KUTIPAN HALAMAN -
════════════════

Cari Blog Ini

Jumat, Agustus 24, 2012

Etika, Moral dan Akhlak


PENDAHULUAN

 Sesungguhnya Islam itu adalah agama samawi terakhir, ia berfungsi sebagai rahmat dan nikmat bagi manusia seluruhnya. Maka Allah SWT mewahyukan agama ini dalam nilai kesempurnaan yang meliputi segi-segi fundamental tentang duniawai dan ukhrawi, guna menghantarkan manusia kepada kebahagiaan lahir dan batin serta dunia dan akhirat. Ajaran-ajaran Islam perlu diterapkan dalam segala bidang kehidupan manusia, menjadikan Islam sebagai nikmat dan kebanggaan manusia.

════════════════

TUGAS A -
Ringkas pendahuluan tentang etika, moral, dan akhlak di atas dalam dua kalimat.
TUGAS B -
Tuliskan kembali secara persis bagian pendahuluan tentang etika, moral, dan akhlak di atas, mulai dari "PENDAHULUAN" hingga "dan kebanggaan manusia.", keduanya ikut disertakan.
Data di bawah ini tidak diperlukan.

[Data sumber]

════════════════

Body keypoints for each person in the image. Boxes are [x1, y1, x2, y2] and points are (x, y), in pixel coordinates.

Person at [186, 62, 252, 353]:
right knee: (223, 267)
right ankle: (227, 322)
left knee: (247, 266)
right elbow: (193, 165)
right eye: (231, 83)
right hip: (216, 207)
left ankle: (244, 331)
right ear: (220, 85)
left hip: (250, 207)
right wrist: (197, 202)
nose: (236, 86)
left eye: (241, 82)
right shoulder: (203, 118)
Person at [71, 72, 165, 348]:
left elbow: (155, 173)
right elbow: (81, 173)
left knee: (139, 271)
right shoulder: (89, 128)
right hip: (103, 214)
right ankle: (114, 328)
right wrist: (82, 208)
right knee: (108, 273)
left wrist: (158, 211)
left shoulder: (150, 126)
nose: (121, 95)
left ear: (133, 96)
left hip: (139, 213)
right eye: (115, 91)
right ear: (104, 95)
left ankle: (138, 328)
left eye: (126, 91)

════════════════

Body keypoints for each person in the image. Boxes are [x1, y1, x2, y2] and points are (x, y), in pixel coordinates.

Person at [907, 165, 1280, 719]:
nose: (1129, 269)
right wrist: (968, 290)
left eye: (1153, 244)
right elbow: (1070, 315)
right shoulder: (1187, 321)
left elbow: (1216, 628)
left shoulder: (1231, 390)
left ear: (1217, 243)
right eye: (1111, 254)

════════════════

JAWABAN TUGAS A -
Islam adalah agama samawi terakhir yang berfungsi sebagai rahmat dan nikmat bagi seluruh manusia. Allah SWT mewahyukannya secara sempurna, meliputi segi duniawi dan ukhrawi, agar manusia mencapai kebahagiaan lahir dan batin di dunia dan akhirat, dan ajarannya perlu diterapkan dalam segala bidang kehidupan.

JAWABAN TUGAS B -
PENDAHULUAN

 Sesungguhnya Islam itu adalah agama samawi terakhir, ia berfungsi sebagai rahmat dan nikmat bagi manusia seluruhnya. Maka Allah SWT mewahyukan agama ini dalam nilai kesempurnaan yang meliputi segi-segi fundamental tentang duniawai dan ukhrawi, guna menghantarkan manusia kepada kebahagiaan lahir dan batin serta dunia dan akhirat. Ajaran-ajaran Islam perlu diterapkan dalam segala bidang kehidupan manusia, menjadikan Islam sebagai nikmat dan kebanggaan manusia.